→ **Problems to work on**
A. In the text on rate limiting, what does the good approach do on a 403 or 429 response when a Retry-After header is present?
B. Pick up the text on rate limiting after its final sentence and keep writing in the same style.

→ **Text for analysis**
==================================================
Rate Limiting: Design for Limits, Not Around Them

If your strategy is “retry immediately until it works,” your strategy is to get throttled harder.

Build a rate-aware client:

  • Read and log X-RateLimit-* headers
  • Respect Retry-After for secondary limits
  • Use exponential backoff with jitter
  • Add local request budgets per workflow/job

Simple control loop:

  1. Check remaining budget
  2. If low, defer non-critical calls
  3. Retry only idempotent operations automatically
  4. Escalate persistent throttling as a system health signal

Now for the part nobody loves: secondary limits are often behavior limits, not just volume limits.

If your app bursts aggressively, parallelizes blindly, and retries instantly, you can hit limits while your primary budget still looks fine.

Build a client that behaves like it has manners:

  • Centralized retry policy
  • Per-endpoint concurrency caps
  • Backoff with jitter and max-attempt guardrails
  • Circuit breaker behavior for repeated throttle responses

If your integration can only succeed by being loud, it is not production-ready yet.

Official docs:

Good vs Bad: Handling Rate Limits

Bad approach (hammer retry):

on 403/429:
  retry immediately
  retry immediately again
  keep retrying until success

Good approach (header-aware retry):

on 403/429:
  if Retry-After exists: sleep that many seconds
  else if X-RateLimit-Remaining == 0: sleep until X-RateLimit-Reset
  else: exponential backoff with jitter
  stop after bounded retry attempts and raise error

Sample response headers you should parse:

HTTP/1.1 403 Forbidden
X-RateLimit-Limit: 5000
X-RateLimit-Remaining: 0
X-RateLimit-Reset: 1780517400
Retry-After: 60

Concurrency and Mutative Request Pacing

This is one of the most overlooked sections in GitHub’s docs and one of the most common workshop findings.
==================================================
→ **Listed entries**
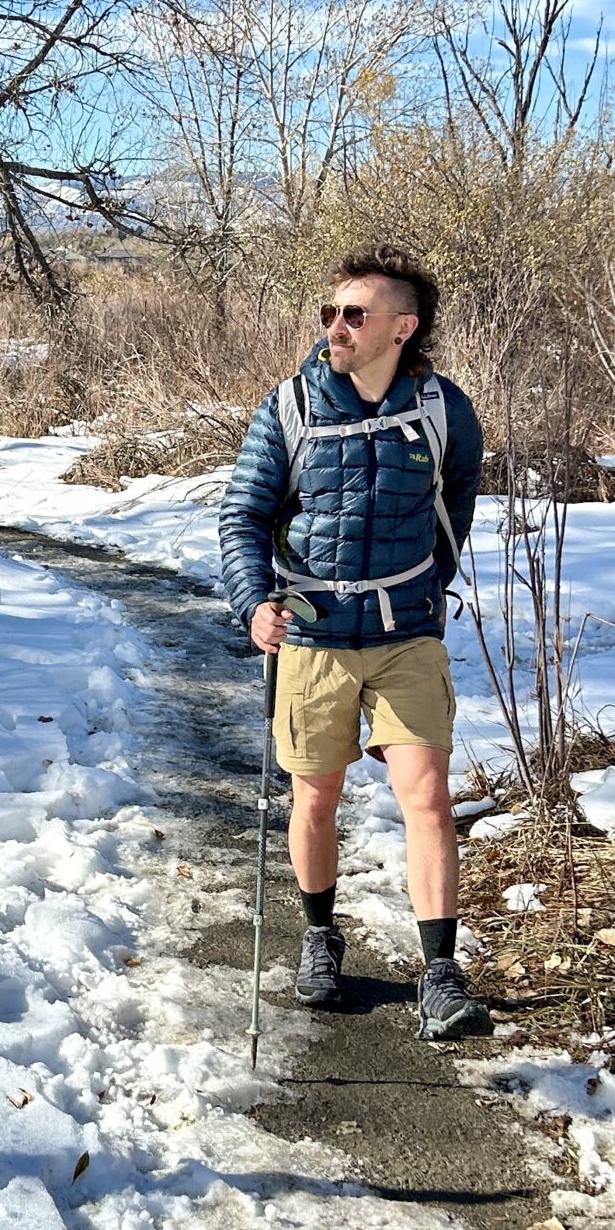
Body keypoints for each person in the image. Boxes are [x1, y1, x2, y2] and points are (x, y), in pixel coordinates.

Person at [218, 245, 489, 1040]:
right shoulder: (291, 407)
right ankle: (319, 936)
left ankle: (440, 971)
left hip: (408, 632)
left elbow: (457, 500)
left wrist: (428, 581)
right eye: (330, 312)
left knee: (429, 796)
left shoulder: (445, 409)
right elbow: (242, 516)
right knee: (316, 796)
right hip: (312, 633)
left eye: (355, 314)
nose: (336, 326)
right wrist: (253, 604)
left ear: (402, 328)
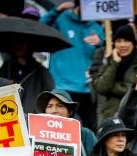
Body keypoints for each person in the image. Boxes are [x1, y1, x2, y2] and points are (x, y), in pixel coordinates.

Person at [41, 1, 104, 130]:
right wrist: (56, 11)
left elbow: (108, 53)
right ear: (77, 5)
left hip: (88, 88)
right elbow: (40, 27)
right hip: (62, 86)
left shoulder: (96, 27)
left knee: (88, 130)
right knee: (63, 129)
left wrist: (101, 42)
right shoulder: (61, 19)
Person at [96, 25, 137, 124]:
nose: (122, 45)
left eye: (126, 41)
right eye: (118, 41)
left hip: (132, 118)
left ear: (133, 44)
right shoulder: (109, 61)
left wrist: (111, 87)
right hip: (109, 118)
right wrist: (114, 63)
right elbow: (101, 87)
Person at [36, 89, 97, 156]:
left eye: (60, 106)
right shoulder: (36, 136)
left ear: (70, 112)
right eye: (49, 106)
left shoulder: (85, 134)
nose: (54, 111)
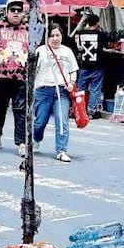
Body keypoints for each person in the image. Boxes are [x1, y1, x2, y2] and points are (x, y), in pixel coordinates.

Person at [0, 0, 30, 155]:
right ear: (7, 12)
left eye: (19, 10)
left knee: (20, 109)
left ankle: (21, 142)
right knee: (0, 108)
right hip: (0, 75)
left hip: (21, 75)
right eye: (13, 10)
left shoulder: (28, 29)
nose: (16, 13)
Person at [33, 23, 78, 163]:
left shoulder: (67, 52)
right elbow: (32, 72)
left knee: (62, 120)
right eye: (52, 36)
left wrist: (71, 83)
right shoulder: (40, 51)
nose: (55, 38)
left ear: (62, 36)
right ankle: (36, 139)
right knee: (40, 122)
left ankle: (61, 150)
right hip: (43, 90)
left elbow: (73, 71)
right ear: (47, 38)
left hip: (62, 91)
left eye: (58, 35)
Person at [73, 13, 108, 118]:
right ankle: (91, 111)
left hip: (84, 66)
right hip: (97, 66)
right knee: (95, 89)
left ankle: (77, 110)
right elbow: (107, 42)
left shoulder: (81, 33)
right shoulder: (101, 34)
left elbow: (77, 45)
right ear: (97, 23)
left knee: (80, 89)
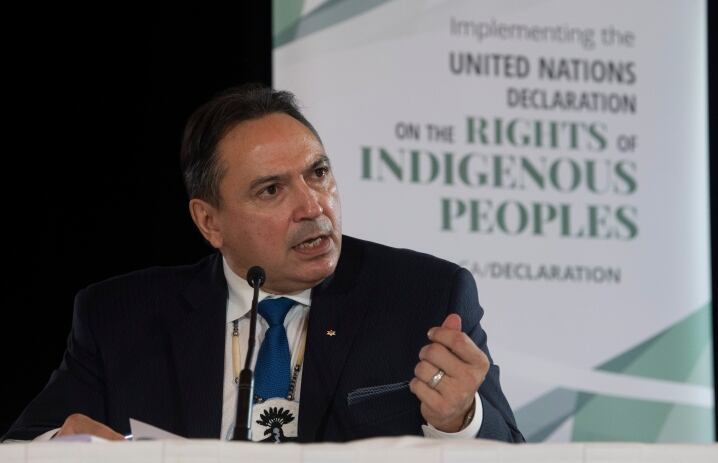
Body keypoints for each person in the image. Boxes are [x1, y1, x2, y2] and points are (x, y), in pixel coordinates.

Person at [3, 84, 523, 443]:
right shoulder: (121, 317)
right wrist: (65, 444)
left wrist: (459, 419)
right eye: (271, 189)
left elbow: (511, 447)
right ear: (210, 222)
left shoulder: (424, 297)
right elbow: (27, 443)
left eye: (318, 173)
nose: (313, 207)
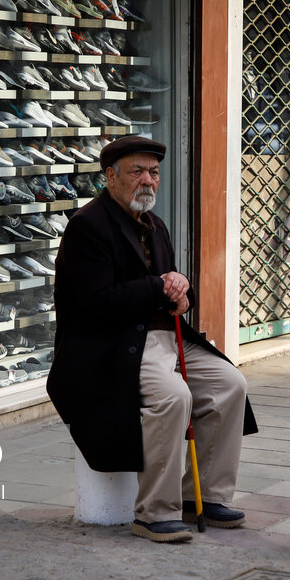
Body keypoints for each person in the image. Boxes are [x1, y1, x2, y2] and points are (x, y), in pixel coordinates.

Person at [47, 135, 258, 543]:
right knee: (173, 397)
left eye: (154, 172)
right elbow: (97, 303)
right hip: (115, 345)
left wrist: (182, 295)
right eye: (137, 172)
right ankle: (154, 513)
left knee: (230, 384)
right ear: (110, 177)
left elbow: (172, 286)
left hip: (163, 337)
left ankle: (202, 496)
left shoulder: (154, 225)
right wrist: (159, 288)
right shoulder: (87, 227)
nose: (148, 180)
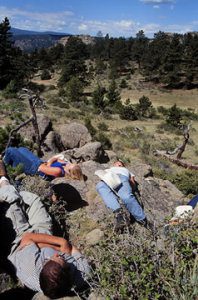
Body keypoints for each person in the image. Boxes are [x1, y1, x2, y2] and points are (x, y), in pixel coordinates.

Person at [0, 162, 90, 298]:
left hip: (19, 240)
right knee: (34, 199)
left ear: (41, 267)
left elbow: (27, 238)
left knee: (11, 200)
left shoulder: (30, 270)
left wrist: (61, 243)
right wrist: (64, 244)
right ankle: (17, 192)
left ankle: (3, 178)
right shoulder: (81, 274)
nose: (56, 255)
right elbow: (71, 249)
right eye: (60, 258)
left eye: (49, 259)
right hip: (42, 234)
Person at [96, 160, 149, 230]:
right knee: (100, 186)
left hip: (122, 177)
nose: (118, 163)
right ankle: (120, 215)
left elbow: (133, 182)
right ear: (113, 165)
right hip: (108, 178)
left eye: (120, 163)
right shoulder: (110, 169)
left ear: (123, 165)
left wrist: (130, 186)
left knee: (126, 197)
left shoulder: (126, 170)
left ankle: (143, 220)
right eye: (116, 163)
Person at [3, 147, 83, 181]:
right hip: (38, 163)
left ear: (69, 172)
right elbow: (56, 159)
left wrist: (50, 162)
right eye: (70, 163)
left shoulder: (58, 171)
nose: (68, 164)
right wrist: (51, 161)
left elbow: (43, 168)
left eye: (69, 166)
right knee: (21, 149)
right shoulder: (64, 166)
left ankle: (3, 167)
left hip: (33, 168)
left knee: (10, 151)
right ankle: (12, 169)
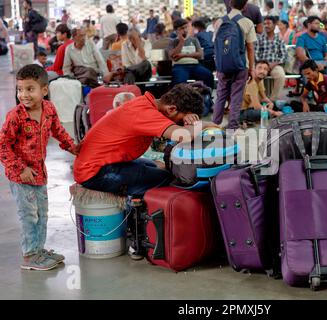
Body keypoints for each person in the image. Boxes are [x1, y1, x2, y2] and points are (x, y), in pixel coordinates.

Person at [0, 64, 79, 271]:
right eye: (20, 89)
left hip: (39, 174)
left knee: (42, 213)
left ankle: (38, 249)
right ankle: (29, 256)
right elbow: (3, 146)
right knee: (28, 214)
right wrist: (21, 169)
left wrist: (73, 147)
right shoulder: (15, 116)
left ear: (44, 90)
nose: (23, 95)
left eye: (29, 89)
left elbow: (58, 131)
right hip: (20, 176)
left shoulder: (49, 109)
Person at [73, 84, 218, 197]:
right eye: (180, 121)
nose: (180, 124)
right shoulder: (144, 113)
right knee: (171, 178)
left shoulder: (146, 104)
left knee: (159, 166)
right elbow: (182, 135)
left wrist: (187, 124)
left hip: (103, 163)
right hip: (95, 173)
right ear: (172, 109)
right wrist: (203, 124)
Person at [213, 0, 257, 130]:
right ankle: (232, 127)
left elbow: (216, 46)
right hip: (241, 66)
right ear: (245, 6)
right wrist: (251, 68)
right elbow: (250, 48)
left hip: (222, 66)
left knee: (220, 95)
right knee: (236, 97)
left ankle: (214, 126)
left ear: (230, 5)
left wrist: (218, 66)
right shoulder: (247, 22)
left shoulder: (219, 22)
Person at [168, 19, 214, 90]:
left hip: (195, 65)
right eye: (182, 28)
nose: (185, 30)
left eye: (186, 27)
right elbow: (173, 55)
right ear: (176, 30)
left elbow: (200, 55)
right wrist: (181, 42)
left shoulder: (194, 40)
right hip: (180, 66)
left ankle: (207, 96)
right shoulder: (173, 41)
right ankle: (181, 99)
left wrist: (183, 55)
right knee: (179, 82)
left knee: (209, 75)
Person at [296, 16, 327, 83]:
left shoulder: (321, 38)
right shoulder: (302, 38)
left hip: (322, 63)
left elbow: (326, 53)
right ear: (309, 25)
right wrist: (314, 64)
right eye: (316, 23)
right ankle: (310, 93)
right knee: (310, 76)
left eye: (319, 24)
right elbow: (300, 55)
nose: (319, 26)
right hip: (309, 64)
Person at [240, 60, 283, 126]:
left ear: (268, 72)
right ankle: (243, 120)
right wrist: (274, 113)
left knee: (274, 104)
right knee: (267, 114)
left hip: (250, 107)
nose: (262, 71)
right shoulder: (251, 83)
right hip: (241, 112)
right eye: (259, 68)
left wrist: (270, 103)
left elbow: (264, 97)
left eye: (265, 69)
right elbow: (257, 106)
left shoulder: (260, 80)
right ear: (254, 69)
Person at [255, 16, 287, 101]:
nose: (266, 26)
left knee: (280, 75)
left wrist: (273, 64)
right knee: (257, 74)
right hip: (261, 64)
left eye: (269, 23)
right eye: (264, 24)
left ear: (274, 25)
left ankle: (273, 100)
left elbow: (283, 56)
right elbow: (256, 54)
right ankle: (259, 99)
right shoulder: (259, 39)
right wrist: (264, 65)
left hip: (275, 65)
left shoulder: (279, 39)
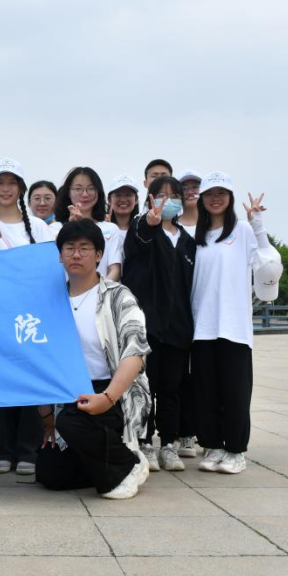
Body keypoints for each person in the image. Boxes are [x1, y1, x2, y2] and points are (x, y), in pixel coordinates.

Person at [36, 219, 152, 499]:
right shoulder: (51, 300)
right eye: (69, 248)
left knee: (71, 423)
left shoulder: (118, 296)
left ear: (99, 255)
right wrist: (47, 417)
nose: (76, 255)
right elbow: (40, 359)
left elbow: (135, 353)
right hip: (71, 392)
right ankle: (104, 463)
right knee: (50, 473)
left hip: (113, 392)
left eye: (85, 248)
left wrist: (108, 397)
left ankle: (128, 464)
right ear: (60, 255)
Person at [191, 172, 274, 475]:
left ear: (230, 198)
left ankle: (236, 450)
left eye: (221, 194)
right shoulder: (197, 236)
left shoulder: (242, 230)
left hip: (234, 327)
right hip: (202, 328)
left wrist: (258, 225)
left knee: (235, 393)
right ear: (202, 199)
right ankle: (213, 445)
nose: (215, 199)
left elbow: (268, 263)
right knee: (206, 392)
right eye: (210, 194)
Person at [0, 158, 52, 475]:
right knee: (2, 384)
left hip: (30, 318)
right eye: (0, 183)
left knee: (30, 384)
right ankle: (3, 449)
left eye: (12, 183)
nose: (5, 189)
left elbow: (49, 269)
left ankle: (28, 450)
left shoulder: (39, 227)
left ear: (20, 188)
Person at [122, 177, 196, 472]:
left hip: (178, 327)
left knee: (171, 388)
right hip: (148, 326)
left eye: (174, 195)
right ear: (150, 198)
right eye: (161, 195)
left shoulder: (188, 241)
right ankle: (144, 442)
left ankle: (168, 444)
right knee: (145, 387)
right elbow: (136, 244)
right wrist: (149, 223)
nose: (168, 201)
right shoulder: (143, 228)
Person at [173, 168, 203, 459]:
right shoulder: (173, 228)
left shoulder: (212, 228)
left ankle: (201, 430)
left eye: (196, 186)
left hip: (206, 311)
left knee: (203, 376)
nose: (191, 191)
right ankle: (183, 433)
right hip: (179, 313)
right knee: (179, 375)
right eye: (186, 187)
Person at [54, 166, 121, 280]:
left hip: (103, 290)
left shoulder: (111, 229)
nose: (85, 194)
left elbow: (115, 270)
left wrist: (100, 289)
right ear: (68, 192)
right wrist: (69, 227)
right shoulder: (55, 228)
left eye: (91, 188)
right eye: (78, 188)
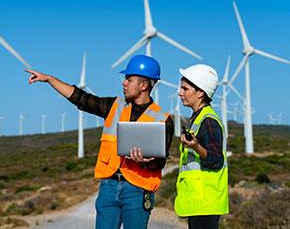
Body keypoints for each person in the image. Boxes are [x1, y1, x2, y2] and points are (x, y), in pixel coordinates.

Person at [25, 54, 174, 229]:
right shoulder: (114, 106)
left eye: (129, 79)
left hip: (138, 190)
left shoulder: (163, 119)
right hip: (109, 187)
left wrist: (147, 162)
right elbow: (81, 99)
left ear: (143, 85)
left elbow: (160, 161)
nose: (123, 82)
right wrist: (50, 79)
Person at [174, 64, 229, 229]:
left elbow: (216, 159)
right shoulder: (198, 118)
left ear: (200, 92)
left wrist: (196, 146)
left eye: (185, 88)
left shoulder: (209, 121)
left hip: (206, 202)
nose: (180, 92)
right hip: (199, 201)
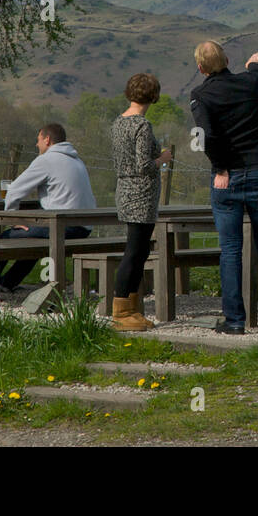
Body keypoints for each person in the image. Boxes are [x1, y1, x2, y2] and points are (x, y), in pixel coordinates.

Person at [189, 41, 258, 334]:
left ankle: (235, 321)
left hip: (227, 178)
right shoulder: (248, 84)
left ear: (200, 68)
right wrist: (253, 62)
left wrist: (220, 168)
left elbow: (204, 137)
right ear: (227, 60)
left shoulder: (201, 95)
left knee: (231, 250)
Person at [0, 123, 96, 293]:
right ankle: (7, 282)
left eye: (38, 140)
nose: (37, 144)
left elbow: (14, 190)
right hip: (84, 228)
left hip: (64, 227)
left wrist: (12, 218)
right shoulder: (77, 160)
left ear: (47, 139)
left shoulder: (47, 160)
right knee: (33, 237)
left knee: (7, 235)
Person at [109, 73, 174, 332]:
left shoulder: (118, 122)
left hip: (124, 189)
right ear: (153, 96)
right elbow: (144, 165)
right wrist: (163, 158)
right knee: (135, 252)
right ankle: (122, 311)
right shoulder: (141, 125)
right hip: (141, 193)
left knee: (139, 251)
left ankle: (131, 309)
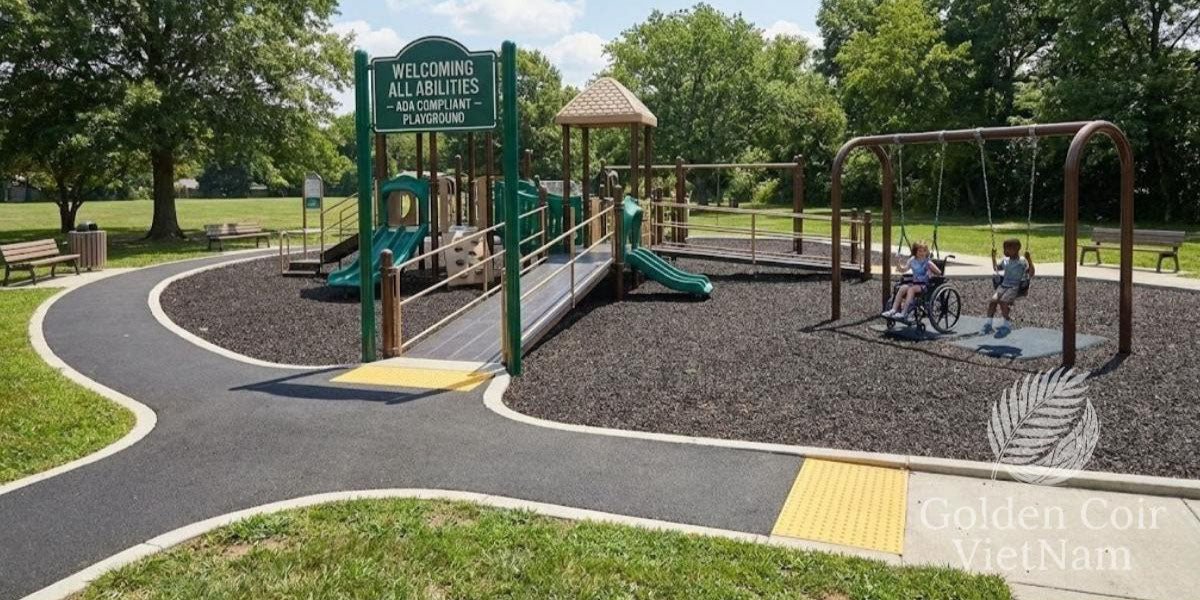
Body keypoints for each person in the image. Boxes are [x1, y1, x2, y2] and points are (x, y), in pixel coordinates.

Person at [982, 238, 1035, 337]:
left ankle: (1007, 325)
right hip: (1003, 285)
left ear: (1017, 249)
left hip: (1015, 287)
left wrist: (1029, 259)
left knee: (1003, 301)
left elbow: (1031, 273)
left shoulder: (1022, 261)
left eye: (1008, 249)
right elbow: (996, 268)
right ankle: (988, 324)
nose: (1005, 251)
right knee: (993, 301)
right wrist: (993, 257)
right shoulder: (1005, 260)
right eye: (1004, 249)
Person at [882, 241, 941, 320]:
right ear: (915, 251)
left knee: (911, 289)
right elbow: (903, 269)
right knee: (902, 288)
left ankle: (904, 312)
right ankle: (893, 310)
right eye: (920, 251)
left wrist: (931, 271)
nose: (922, 253)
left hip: (923, 285)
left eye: (924, 251)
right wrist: (897, 263)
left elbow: (939, 272)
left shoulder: (928, 262)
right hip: (914, 283)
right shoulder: (912, 260)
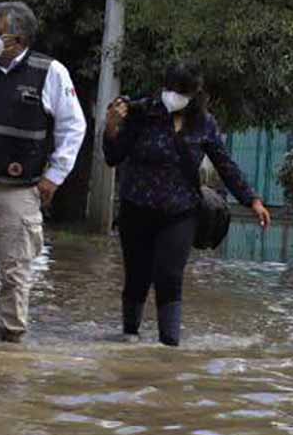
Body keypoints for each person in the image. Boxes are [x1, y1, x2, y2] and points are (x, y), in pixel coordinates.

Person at [0, 2, 86, 344]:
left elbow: (73, 127)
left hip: (20, 190)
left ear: (18, 37)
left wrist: (55, 175)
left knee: (15, 270)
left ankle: (11, 340)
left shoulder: (50, 72)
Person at [103, 63, 270, 346]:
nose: (173, 96)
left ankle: (169, 347)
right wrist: (111, 126)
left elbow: (225, 164)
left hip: (179, 212)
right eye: (170, 89)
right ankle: (128, 337)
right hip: (136, 208)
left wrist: (252, 200)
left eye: (181, 91)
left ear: (194, 94)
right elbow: (113, 156)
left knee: (169, 274)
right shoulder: (141, 113)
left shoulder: (204, 123)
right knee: (137, 275)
==================================================
→ **Answers for the exercise**
A. It sleeps for the number of seconds given in Retry-After.

B.
GitHub explicitly recommends:

  • Avoid concurrent request floods when possible
  • Make requests serially through a queue when you can
  • Pause at least one second between large runs of POST, PATCH, PUT, and DELETE

Good vs bad pattern:

Bad: 100 concurrent PATCH calls with immediate retries.

Good: queued mutative operations with a minimum one-second interval and bounded parallelism.

Sample worker log output:

[worker] job=repo-sync-142 op=PATCH /repos/org/service/labels/id123
[worker] throttling mutative request: sleep=1.0s
[worker] status=200 remaining=4211

Official docs:

Conditional Requests: Stop Downloading the Same Data Repeatedly

Conditional requests are one of the easiest wins for API efficiency.

Use ETag and If-None-Match so unchanged resources return 304 Not Modified instead of full payloads.

Real workshop example (open issues list in one repository):

# 1) First call: get current data and the ETag
curl -sD headers.txt -o body.json \
  -H "Accept: application/vnd.github+json" \
  -H "Authorization: Bearer $GITHUB_TOKEN" \
  https://api.github.com/repos/OWNER/REPO/issues?state=open&per_page=30

# 2) Grab ETag from response headers
etag=$(awk 'BEGIN{IGNORECASE=1}/^ETag:/{print $2}' headers.txt | tr -d '\r')
echo "ETag is: $etag"

# 3) Re-check later with If-None-Match
curl -i -s \
  -H "Accept: application/vnd.github+json" \
  -H "Authorization: Bearer $GITHUB_TOKEN" \
  -H "If-None-Match: $etag" \
  "https://api.github.com/repos/OWNER/REPO/issues?state=open&per_page=30"

If nothing changed, you should see output like this:

HTTP/1.1 304 Not Modified
ETag: "W/\"d7f9d13c9a0f...\""
X-RateLimit-Remaining: 4988

Critical detail: when the request is correctly authenticated (with an Authorization header) and you get 304 Not Modified, that request does not count against your primary rate limit.

If something changed (new issue, closed issue, label update), you should see:

HTTP/1.1 200 OK
ETag: "W/\"e8121b9b2c44...\""
Content-Type: application/json; charset=utf-8

And the response body will contain the updated issue list.

Why this matters:

  • Lower bandwidth and lower compute in your integration
  • Fewer unnecessary API calls under load
  • Better resilience during burst periods
  • Authenticated 304 responses preserve primary rate-limit budget, which is huge for high-frequency read paths

In almost every workshop, we find one expensive read path that is re-fetching unchanged data all day. Conditional requests are the fastest cost/performance win you can ship this sprint.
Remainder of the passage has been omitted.